WHAT YOU WILL DO:
Could you repeat exactly the lines from the one containing "Опште изборе" through the last line of the records, with no pictures?

———

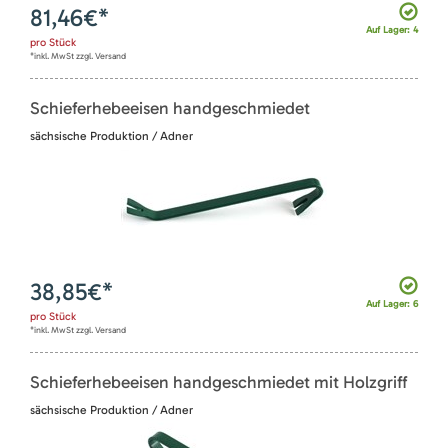
81,46
€*
Auf Lager: 4
pro
Stück
*inkl. MwSt zzgl. Versand
Schieferhebeeisen handgeschmiedet
sächsische Produktion / Adner
38,85
€*
Auf Lager: 6
pro
Stück
*inkl. MwSt zzgl. Versand
Schieferhebeeisen handgeschmiedet mit Holzgriff
sächsische Produktion / Adner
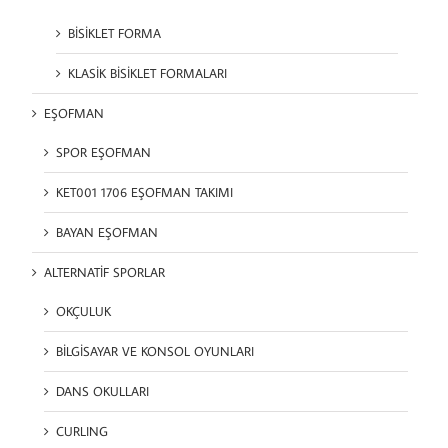
BİSİKLET FORMA
KLASİK BİSİKLET FORMALARI
EŞOFMAN
SPOR EŞOFMAN
KET001 1706 EŞOFMAN TAKIMI
BAYAN EŞOFMAN
ALTERNATİF SPORLAR
OKÇULUK
BİLGİSAYAR VE KONSOL OYUNLARI
DANS OKULLARI
CURLING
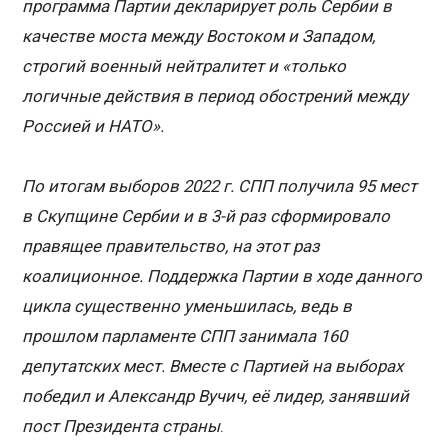
программа Партии декларирует роль Сербии в
качестве моста между Востоком и Западом,
строгий военный нейтралитет и «только
логичные действия в период обострений между
Россией и НАТО».
По итогам выборов 2022 г. СПП получила 95 мест
в Скупщине Сербии и в 3-й раз сформировало
правящее правительство, на этот раз
коалиционное. Поддержка Партии в ходе данного
цикла существенно уменьшилась, ведь в
прошлом парламенте СПП занимала 160
депутатских мест. Вместе с Партией на выборах
победил и Александр Вучич, её лидер, занявший
пост Президента страны
.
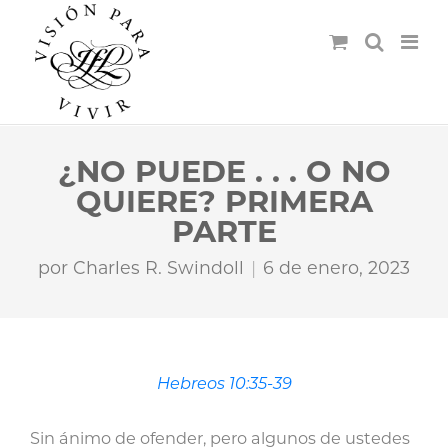
¿NO PUEDE . . . O NO
QUIERE? PRIMERA
PARTE
por
Charles R. Swindoll
6 de enero, 2023
Hebreos 10:35-39
Sin ánimo de ofender, pero algunos de ustedes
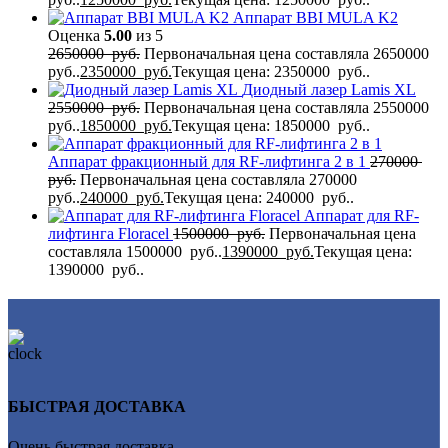
Аппарат BBI MULA K2
Оценка
5.00
из 5
2650000
руб.
Первоначальная цена составляла 2650000
руб..
2350000
руб.
Текущая цена: 2350000 руб..
Диодный лазер Lamis XL
2550000
руб.
Первоначальная цена составляла 2550000
руб..
1850000
руб.
Текущая цена: 1850000 руб..
Аппарат фракционный для RF-лифтинга 2 в 1
270000
руб.
Первоначальная цена составляла 270000
руб..
240000
руб.
Текущая цена: 240000 руб..
Аппарат для RF-
лифтинга Flоrасеl
1500000
руб.
Первоначальная цена
составляла 1500000 руб..
1390000
руб.
Текущая цена:
1390000 руб..
БЫСТРАЯ ДОСТАВКА
Очень быстрая доставка.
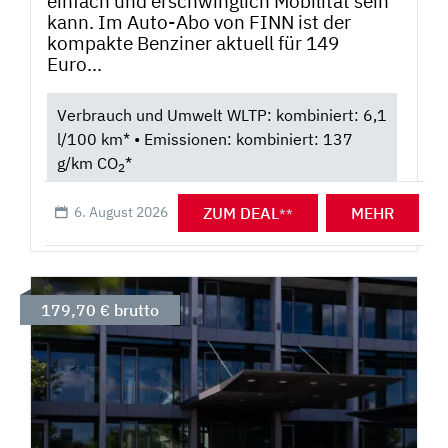
einfach und erschwinglich Mobilität sein
kann. Im Auto-Abo von FINN ist der
kompakte Benziner aktuell für 149
Euro...
Verbrauch und Umwelt WLTP: kombiniert: 6,1
l/100 km* • Emissionen: kombiniert: 137
g/km CO
*
2
ZUM DEAL
MEHR
6. August 2026
**
179,70 € brutto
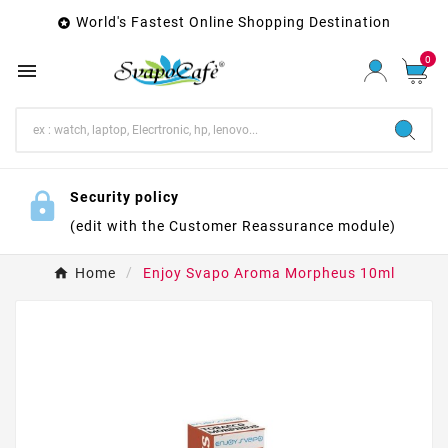
World's Fastest Online Shopping Destination

0

Security policy
(edit with the Customer Reassurance module)
Home
Enjoy Svapo Aroma Morpheus 10ml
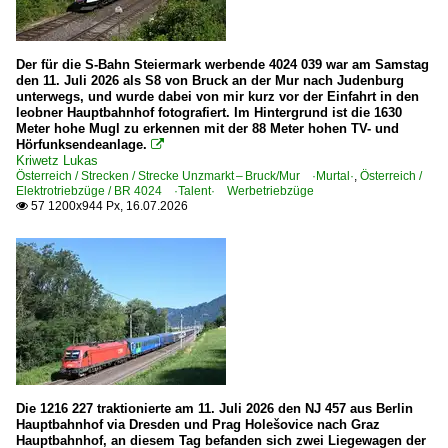
Güterverkehr
Cerealienzüge
Der für die S-Bahn Steiermark werbende 4024 039 war am Samstag
den 11. Juli 2026 als S8 von Bruck an der Mur nach Judenburg
Regio- und Fernverkehr
unterwegs, und wurde dabei von mir kurz vor der Einfahrt in den
leobner Hauptbahnhof fotografiert. Im Hintergrund ist die 1630
IC InterCity-Züge
Meter hohe Mugl zu erkennen mit der 88 Meter hohen TV- und
Hörfunksendeanlage.

Kriwetz Lukas
Schmalspurbahnen
Österreich / Strecken / Strecke Unzmarkt – Bruck/Mur ·Murtal·
,
Österreich /
Elektrotriebzüge / BR 4024 ·Talent· Werbetriebzüge
Ferrovia Genova-Casella ·FGC·
57 1200x944 Px, 16.07.2026

Stadtverkehr
Genua Principe - Granarolo (Zahnradbahn)
Milano Tram (Mailand) ·ATM·
Padua Translohr-Tram
Trenovia di Opicina (Straßenbahn Triest-Opicina)
Die 1216 227 traktionierte am 11. Juli 2026 den NJ 457 aus Berlin
Straßenbahnfahrzeuge
Hauptbahnhof via Dresden und Prag Holešovice nach Graz
Hauptbahnhof, an diesem Tag befanden sich zwei Liegewagen der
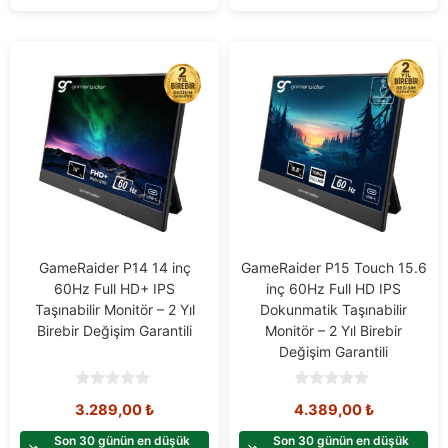
GameRaider P14 14 inç
GameRaider P15 Touch 15.6
60Hz Full HD+ IPS
inç 60Hz Full HD IPS
Taşınabilir Monitör – 2 Yıl
Dokunmatik Taşınabilir
Birebir Değişim Garantili
Monitör – 2 Yıl Birebir
Değişim Garantili
0
0
3.289,00
₺
4.389,00
₺
o
o
u
u
t
t
Son 30 günün en düşük
Son 30 günün en düşük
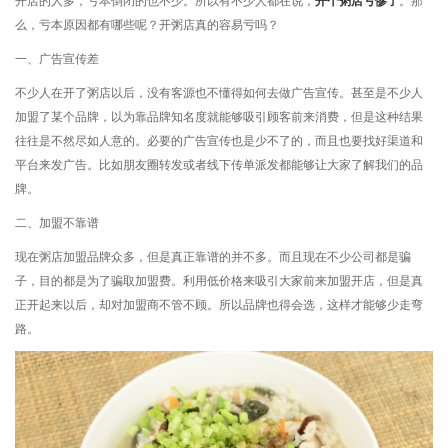
开店的人多，亏本倒闭的也不少。所以有不少人都在说，
开个粥店亏惨了
。那
么，亏本原因都有哪些呢？开粥店真的容易亏吗？
一、广告宣传差
不少人在开了粥店以后，没有客源也不懂得如何去做广告宣传。甚至是不少人
加盟了某个品牌，以为靠品牌知名度就能够吸引顾客前来消费，但是这种结果
往往是不然尽如人意的。必要的广告宣传也是少不了的，而且也要找好渠道和
平台来发广告。比如朋友圈转发或者线下传单派发都能够让大家了解我们的品
牌。
二、加盟不靠谱
现在粥店加盟品牌众多，但是真正靠谱的并不多。而且现在不少公司都是骗
子，目的都是为了骗取加盟费。利用低价格来吸引大家前来加盟开店，但是真
正开起来以后，却对加盟商不管不顾。所以品牌也得会选，这样才能够少走弯
路。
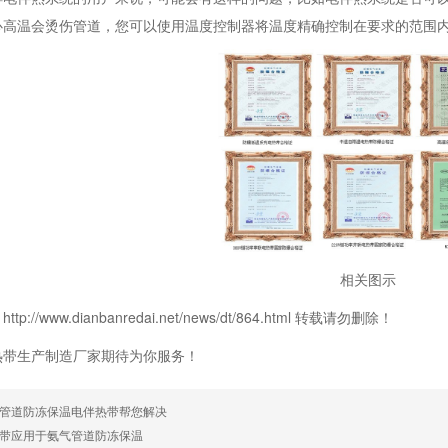
心高温会烫伤管道，您可以使用温度控制器将温度精确控制在要求的范围
相关图示
p://www.dianbanredai.net/news/dt/864.html 转载请勿删除！
热带生产制造厂家期待为你服务！
管道防冻保温电伴热带帮您解决
带应用于氨气管道防冻保温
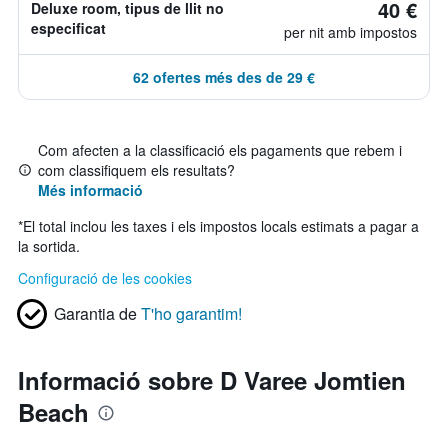
40 €
Deluxe room, tipus de llit no
especificat
per nit amb impostos
62 ofertes més des de 29 €
Com afecten a la classificació els pagaments que rebem i
com classifiquem els resultats?
Més informació
*
El total inclou les taxes i els impostos locals estimats a pagar a
la sortida.
Configuració de les cookies
Garantia de
T'ho garantim!
Informació sobre D Varee Jomtien
Beach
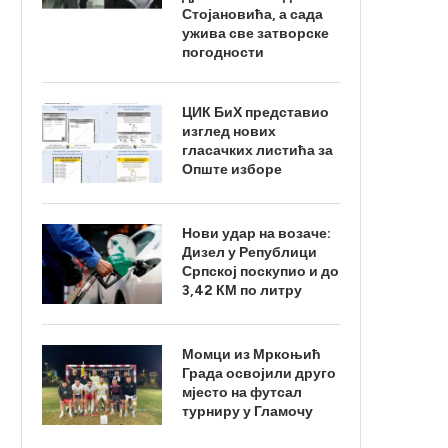
Стојановића, а сада
ужива све затворске
погодности
ЦИК БиХ представио
изглед нових
гласачких листића за
Опште изборе
Нови удар на возаче:
Дизел у Републици
Српској поскупио и до
3,42 КМ по литру
Момци из Мркоњић
Града освојили друго
мјесто на футсал
турниру у Гламочу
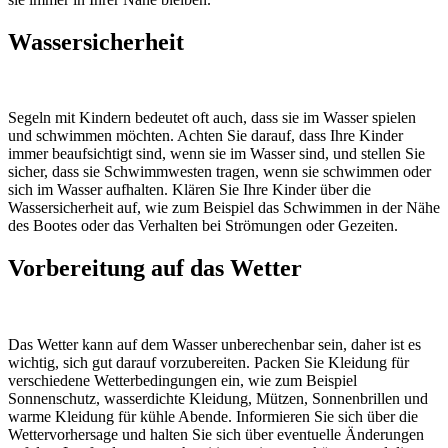
Wassersicherheit
Segeln mit Kindern bedeutet oft auch, dass sie im Wasser spielen
und schwimmen möchten. Achten Sie darauf, dass Ihre Kinder
immer beaufsichtigt sind, wenn sie im Wasser sind, und stellen Sie
sicher, dass sie Schwimmwesten tragen, wenn sie schwimmen oder
sich im Wasser aufhalten. Klären Sie Ihre Kinder über die
Wassersicherheit auf, wie zum Beispiel das Schwimmen in der Nähe
des Bootes oder das Verhalten bei Strömungen oder Gezeiten.
Vorbereitung auf das Wetter
Das Wetter kann auf dem Wasser unberechenbar sein, daher ist es
wichtig, sich gut darauf vorzubereiten. Packen Sie Kleidung für
verschiedene Wetterbedingungen ein, wie zum Beispiel
Sonnenschutz, wasserdichte Kleidung, Mützen, Sonnenbrillen und
warme Kleidung für kühle Abende. Informieren Sie sich über die
Wettervorhersage und halten Sie sich über eventuelle Änderungen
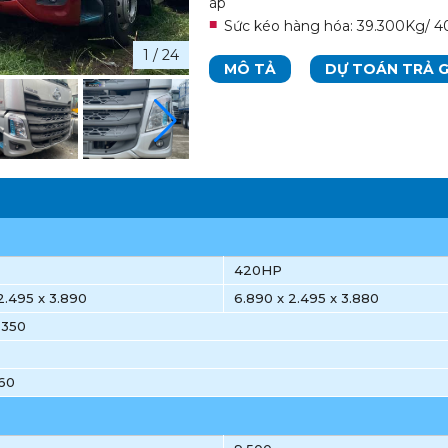
áp
Sức kéo hàng hóa: 39.300Kg/ 
1
/
24
MÔ TẢ
DỰ TOÁN TRẢ 
420HP
2.495 x 3.890
6.890 x 2.495 x 3.880
1.350
860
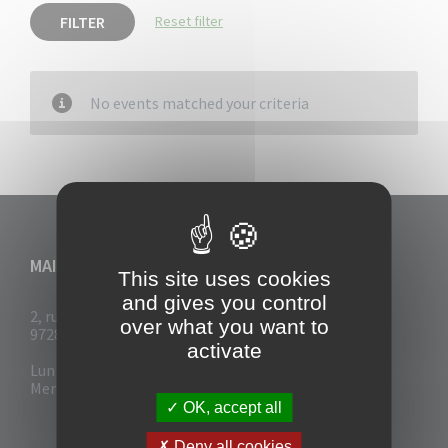
FILTER
Reset filter
No events matched your criteria
MAIRIE DU VAUCLIN
This site uses cookies
and gives you control
2, rue Collignon
over what you want to
97280 Le Vauclin
activate
Lun - Mar : 7h30- 13h & 14h-17h
Mer-Jeu-Vend : 7h30 - 13h30
OK, accept all
Deny all cookies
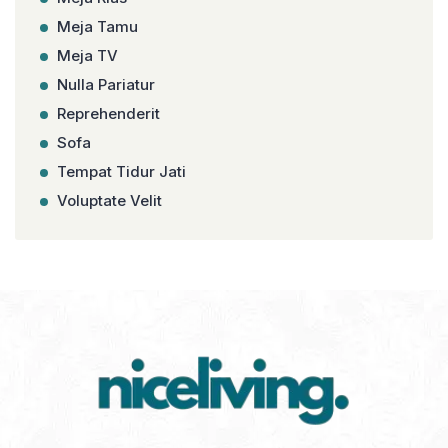
Meja Tamu
Meja TV
Nulla Pariatur
Reprehenderit
Sofa
Tempat Tidur Jati
Voluptate Velit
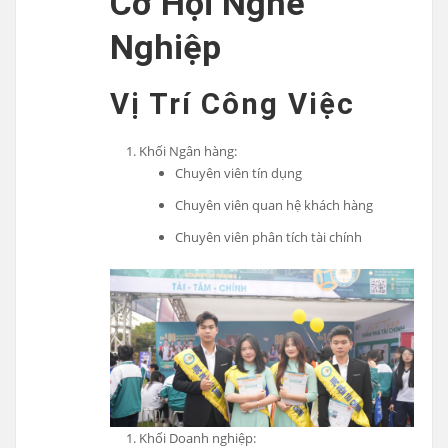
Cơ Hội Nghề
Nghiệp
Vị Trí Công Việc
Khối Ngân hàng:
Chuyên viên tín dụng
Chuyên viên quan hệ khách hàng
Chuyên viên phân tích tài chính
Khối Doanh nghiệp:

———

ANSWER TO THE EXERCISE:
Опште изборе
Нови удар на возаче:
Дизел у Републици
Српској поскупио и до
3,42 КМ по литру
Момци из Мркоњић
Града освојили друго
мјесто на футсал
турниру у Гламочу
Wassersicherheit
Segeln mit Kindern bedeutet oft auch, dass sie im Wasser spielen
und schwimmen möchten. Achten Sie darauf, dass Ihre Kinder
immer beaufsichtigt sind, wenn sie im Wasser sind, und stellen Sie
sicher, dass sie Schwimmwesten tragen, wenn sie schwimmen oder
sich im Wasser aufhalten. Klären Sie Ihre Kinder über die
Wassersicherheit auf, wie zum Beispiel das Schwimmen in der Nähe
des Bootes oder das Verhalten bei Strömungen oder Gezeiten.
Vorbereitung auf das Wetter
Das Wetter kann auf dem Wasser unberechenbar sein, daher ist es
wichtig, sich gut darauf vorzubereiten. Packen Sie Kleidung für
verschiedene Wetterbedingungen ein, wie zum Beispiel
Sonnenschutz, wasserdichte Kleidung, Mützen, Sonnenbrillen und
warme Kleidung für kühle Abende. Informieren Sie sich über die
Wettervorhersage und halten Sie sich über eventuelle Änderungen
áp
Sức kéo hàng hóa: 39.300Kg/ 
1
/
24
MÔ TẢ
DỰ TOÁN TRẢ 
420HP
2.495 x 3.890
6.890 x 2.495 x 3.880
1.350
860
FILTER
Reset filter
No events matched your criteria
MAIRIE DU VAUCLIN
This site uses cookies
and gives you control
2, rue Collignon
over what you want to
97280 Le Vauclin
activate
Lun - Mar : 7h30- 13h & 14h-17h
Mer-Jeu-Vend : 7h30 - 13h30
OK, accept all
Deny all cookies
Meja Tamu
Meja TV
Nulla Pariatur
Reprehenderit
Sofa
Tempat Tidur Jati
Voluptate Velit
Cơ Hội Nghề
Nghiệp
Vị Trí Công Việc
Khối Ngân hàng:
Chuyên viên tín dụng
Chuyên viên quan hệ khách hàng
Chuyên viên phân tích tài chính
Khối Doanh nghiệp:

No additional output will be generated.